The two-year project, conducted jointly with the Underwater Archaeology Unit of the N.C. Department of Cultural Resources, will produce the first detailed studies of the wrecks. The project could also lead to developing one or more of the wreck sites as the state’s first historical shipwreck underwater park. Gordon P. Watts Jr., the director of underwater archaeology for ECU’s graduate program in Maritime History and Nautical Archaeology, said that more than 30 of these steam commerce vessels sank in the vicinity of Wilmington. He said ECU will carefully survey and assess only six of the vessels that sank or ran aground within a mile of the Fort Fisher Historic Site.

A $17, 205 grant from the National Park Service will support the work. The project will begin in July. The remains of the vessels represent unique features of one of the most significant battlefields of the Civil War, Watts said no details of the wrecks exist. He said he and graduates students will do an assessment of the surviving vessel structure and will develop a management plan to protect the remains of the shipwrecks. He said the plan will address the possibility of developing one or more of the wrecks as an underwater park for recreational scuba divers. In addition, the study will gather information for an interpretive program about the blockade runners. The program will become a feature at the Fort Fisher site.

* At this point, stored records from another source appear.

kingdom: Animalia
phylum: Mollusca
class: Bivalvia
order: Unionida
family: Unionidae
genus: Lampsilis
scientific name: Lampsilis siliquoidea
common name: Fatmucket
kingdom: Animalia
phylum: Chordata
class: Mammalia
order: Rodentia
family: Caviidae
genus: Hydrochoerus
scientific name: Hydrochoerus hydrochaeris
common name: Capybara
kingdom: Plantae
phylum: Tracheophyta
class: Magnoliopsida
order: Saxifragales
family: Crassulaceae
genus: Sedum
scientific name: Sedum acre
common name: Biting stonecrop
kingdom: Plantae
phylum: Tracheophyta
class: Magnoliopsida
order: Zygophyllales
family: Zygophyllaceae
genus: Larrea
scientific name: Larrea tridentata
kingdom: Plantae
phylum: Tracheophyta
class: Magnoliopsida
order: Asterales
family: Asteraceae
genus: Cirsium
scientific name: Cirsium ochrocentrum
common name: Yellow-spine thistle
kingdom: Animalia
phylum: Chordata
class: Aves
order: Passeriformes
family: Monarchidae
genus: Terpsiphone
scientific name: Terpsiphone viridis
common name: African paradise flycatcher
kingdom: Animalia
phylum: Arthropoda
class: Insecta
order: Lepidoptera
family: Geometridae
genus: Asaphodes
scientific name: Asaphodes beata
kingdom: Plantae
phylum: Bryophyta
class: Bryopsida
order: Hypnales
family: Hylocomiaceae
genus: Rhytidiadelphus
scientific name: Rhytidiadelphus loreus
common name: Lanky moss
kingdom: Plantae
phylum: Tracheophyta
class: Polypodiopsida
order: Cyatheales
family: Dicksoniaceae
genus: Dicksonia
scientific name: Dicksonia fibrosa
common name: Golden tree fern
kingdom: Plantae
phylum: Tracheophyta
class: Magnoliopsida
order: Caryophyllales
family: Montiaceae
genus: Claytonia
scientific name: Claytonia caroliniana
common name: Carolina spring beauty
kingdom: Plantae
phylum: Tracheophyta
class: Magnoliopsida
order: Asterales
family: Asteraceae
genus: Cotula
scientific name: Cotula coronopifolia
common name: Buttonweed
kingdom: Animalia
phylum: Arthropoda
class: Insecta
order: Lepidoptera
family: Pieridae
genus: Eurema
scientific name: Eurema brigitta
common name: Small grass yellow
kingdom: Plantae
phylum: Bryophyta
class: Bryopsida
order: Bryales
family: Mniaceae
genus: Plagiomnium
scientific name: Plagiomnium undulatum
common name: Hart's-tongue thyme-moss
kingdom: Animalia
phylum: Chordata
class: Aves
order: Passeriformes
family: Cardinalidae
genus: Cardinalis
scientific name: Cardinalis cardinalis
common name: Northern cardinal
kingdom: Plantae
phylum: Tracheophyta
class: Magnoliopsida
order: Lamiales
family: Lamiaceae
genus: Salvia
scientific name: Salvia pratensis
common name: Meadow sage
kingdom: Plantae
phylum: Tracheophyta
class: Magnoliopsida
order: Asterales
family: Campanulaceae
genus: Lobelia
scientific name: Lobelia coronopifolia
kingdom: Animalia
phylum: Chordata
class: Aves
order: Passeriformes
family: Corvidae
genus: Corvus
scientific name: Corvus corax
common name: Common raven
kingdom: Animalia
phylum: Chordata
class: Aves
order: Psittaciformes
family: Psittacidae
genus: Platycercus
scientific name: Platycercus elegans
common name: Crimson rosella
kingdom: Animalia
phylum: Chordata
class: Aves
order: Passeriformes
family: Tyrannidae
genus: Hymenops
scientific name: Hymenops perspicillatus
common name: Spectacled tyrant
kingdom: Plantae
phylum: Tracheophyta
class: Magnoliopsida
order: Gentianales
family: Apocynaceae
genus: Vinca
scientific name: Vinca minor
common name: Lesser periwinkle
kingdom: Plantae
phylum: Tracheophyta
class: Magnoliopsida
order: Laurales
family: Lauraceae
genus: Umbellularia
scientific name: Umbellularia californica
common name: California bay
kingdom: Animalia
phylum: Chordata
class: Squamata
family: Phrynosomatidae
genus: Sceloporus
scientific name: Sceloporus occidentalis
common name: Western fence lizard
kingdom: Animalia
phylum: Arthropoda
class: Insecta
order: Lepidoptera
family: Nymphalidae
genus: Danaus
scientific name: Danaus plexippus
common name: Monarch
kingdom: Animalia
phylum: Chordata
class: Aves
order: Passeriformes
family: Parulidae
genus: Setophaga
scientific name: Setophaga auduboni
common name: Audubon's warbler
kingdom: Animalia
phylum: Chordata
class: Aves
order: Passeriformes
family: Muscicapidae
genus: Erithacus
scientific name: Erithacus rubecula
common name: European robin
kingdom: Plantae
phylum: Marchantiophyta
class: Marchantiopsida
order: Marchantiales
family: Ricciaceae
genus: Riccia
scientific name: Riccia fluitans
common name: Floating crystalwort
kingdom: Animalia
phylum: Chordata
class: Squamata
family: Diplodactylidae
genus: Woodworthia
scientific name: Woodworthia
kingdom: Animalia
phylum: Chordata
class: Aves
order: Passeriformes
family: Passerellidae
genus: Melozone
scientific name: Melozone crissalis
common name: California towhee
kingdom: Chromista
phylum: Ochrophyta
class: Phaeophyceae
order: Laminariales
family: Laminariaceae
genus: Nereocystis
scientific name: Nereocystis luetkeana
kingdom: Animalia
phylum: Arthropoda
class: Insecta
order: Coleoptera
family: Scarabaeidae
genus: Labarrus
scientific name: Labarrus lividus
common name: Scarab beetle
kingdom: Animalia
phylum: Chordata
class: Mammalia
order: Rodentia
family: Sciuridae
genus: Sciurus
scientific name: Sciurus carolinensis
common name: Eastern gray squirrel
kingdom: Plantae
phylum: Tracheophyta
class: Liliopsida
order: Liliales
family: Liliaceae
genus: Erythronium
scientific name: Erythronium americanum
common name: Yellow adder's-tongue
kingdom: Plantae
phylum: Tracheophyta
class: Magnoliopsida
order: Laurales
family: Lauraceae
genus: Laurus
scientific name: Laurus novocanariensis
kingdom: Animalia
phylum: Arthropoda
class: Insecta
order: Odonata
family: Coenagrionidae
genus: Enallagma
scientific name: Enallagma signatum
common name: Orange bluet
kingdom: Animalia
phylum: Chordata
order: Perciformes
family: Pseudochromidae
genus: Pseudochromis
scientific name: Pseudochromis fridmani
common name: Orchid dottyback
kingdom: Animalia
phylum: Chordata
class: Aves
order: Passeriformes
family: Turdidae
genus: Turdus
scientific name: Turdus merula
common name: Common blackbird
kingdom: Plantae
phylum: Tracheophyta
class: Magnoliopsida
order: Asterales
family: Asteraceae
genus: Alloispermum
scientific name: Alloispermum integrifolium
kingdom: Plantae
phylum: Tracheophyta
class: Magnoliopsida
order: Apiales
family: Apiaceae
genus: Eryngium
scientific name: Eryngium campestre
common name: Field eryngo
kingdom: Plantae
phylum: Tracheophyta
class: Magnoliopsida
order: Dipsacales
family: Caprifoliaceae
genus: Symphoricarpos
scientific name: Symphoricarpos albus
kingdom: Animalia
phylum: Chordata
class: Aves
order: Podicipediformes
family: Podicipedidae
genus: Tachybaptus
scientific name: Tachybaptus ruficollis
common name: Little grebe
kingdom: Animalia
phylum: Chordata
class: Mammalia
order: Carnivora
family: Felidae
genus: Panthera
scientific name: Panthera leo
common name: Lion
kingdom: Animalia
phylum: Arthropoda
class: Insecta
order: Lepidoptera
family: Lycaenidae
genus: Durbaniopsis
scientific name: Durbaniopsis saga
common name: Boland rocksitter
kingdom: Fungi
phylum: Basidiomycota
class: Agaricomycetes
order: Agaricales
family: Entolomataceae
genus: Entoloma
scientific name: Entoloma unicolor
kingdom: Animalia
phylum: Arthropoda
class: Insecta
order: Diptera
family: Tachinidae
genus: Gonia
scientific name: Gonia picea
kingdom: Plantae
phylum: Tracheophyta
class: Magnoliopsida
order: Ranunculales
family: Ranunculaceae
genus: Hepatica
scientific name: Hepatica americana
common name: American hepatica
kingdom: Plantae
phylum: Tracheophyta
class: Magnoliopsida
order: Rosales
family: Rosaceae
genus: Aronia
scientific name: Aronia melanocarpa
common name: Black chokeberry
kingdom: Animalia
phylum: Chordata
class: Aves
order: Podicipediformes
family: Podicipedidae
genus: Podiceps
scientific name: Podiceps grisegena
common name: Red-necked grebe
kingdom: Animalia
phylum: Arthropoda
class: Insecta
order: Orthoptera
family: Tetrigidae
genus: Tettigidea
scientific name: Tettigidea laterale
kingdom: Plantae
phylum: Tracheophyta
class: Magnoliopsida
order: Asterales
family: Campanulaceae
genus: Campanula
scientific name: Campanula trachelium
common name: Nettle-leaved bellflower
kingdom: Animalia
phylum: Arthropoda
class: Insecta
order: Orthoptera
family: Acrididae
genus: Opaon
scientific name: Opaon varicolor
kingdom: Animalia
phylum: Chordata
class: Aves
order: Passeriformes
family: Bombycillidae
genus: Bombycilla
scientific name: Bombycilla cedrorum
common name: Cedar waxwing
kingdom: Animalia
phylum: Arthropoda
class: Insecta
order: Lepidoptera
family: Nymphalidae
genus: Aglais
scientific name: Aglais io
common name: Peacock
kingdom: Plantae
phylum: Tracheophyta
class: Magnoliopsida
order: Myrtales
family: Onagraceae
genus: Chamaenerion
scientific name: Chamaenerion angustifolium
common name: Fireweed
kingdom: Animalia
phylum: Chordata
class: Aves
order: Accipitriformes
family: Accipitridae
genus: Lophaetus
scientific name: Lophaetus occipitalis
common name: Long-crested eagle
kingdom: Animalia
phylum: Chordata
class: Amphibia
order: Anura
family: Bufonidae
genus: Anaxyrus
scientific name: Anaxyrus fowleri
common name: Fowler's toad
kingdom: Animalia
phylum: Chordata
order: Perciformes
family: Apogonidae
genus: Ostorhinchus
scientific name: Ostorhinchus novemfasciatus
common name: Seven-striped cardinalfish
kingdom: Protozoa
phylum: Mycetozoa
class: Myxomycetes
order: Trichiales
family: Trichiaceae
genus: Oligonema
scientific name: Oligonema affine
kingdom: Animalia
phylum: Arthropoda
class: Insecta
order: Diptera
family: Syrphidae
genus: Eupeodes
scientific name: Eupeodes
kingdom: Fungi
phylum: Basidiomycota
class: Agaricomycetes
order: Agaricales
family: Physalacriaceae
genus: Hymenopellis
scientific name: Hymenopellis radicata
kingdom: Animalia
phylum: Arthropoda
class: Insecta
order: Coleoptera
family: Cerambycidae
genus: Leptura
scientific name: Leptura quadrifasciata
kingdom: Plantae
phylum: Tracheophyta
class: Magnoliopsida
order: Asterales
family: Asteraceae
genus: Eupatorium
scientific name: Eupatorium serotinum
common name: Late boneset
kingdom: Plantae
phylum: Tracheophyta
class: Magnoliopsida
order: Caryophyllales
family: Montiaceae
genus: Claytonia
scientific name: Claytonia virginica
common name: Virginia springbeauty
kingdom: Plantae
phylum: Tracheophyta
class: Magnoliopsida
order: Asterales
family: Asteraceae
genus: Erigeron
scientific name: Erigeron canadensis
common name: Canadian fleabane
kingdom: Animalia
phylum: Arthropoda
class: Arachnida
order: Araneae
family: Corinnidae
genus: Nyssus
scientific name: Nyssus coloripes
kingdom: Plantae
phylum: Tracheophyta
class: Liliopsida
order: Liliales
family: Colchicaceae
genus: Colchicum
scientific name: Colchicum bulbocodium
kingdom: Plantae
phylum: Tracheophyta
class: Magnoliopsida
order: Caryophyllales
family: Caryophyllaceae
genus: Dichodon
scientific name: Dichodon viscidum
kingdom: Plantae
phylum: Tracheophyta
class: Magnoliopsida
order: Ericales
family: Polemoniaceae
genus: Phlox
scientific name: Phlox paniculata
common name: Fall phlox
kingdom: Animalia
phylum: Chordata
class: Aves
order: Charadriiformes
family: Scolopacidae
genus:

The fort was a powerful Confederate bastion through most of the war years. It protected an ocean inlet to Wilmington, one of the South’s primary seaports. Although the Union Navy attempted to block trade vessels from entering the Wilmington port, the South and British built a fleet of ocean racers to defy the blockade. Some of the ships made it through and delivered their cargoes unscathed. More than 30 others sank, ran aground or beached themselves in the Atlantic surf. Fort Fisher fell during an amphibious assault by federal troops in Jan. 1865. The capture virtually closed the Wilmington port and North Carolina to Confederate maritime trade.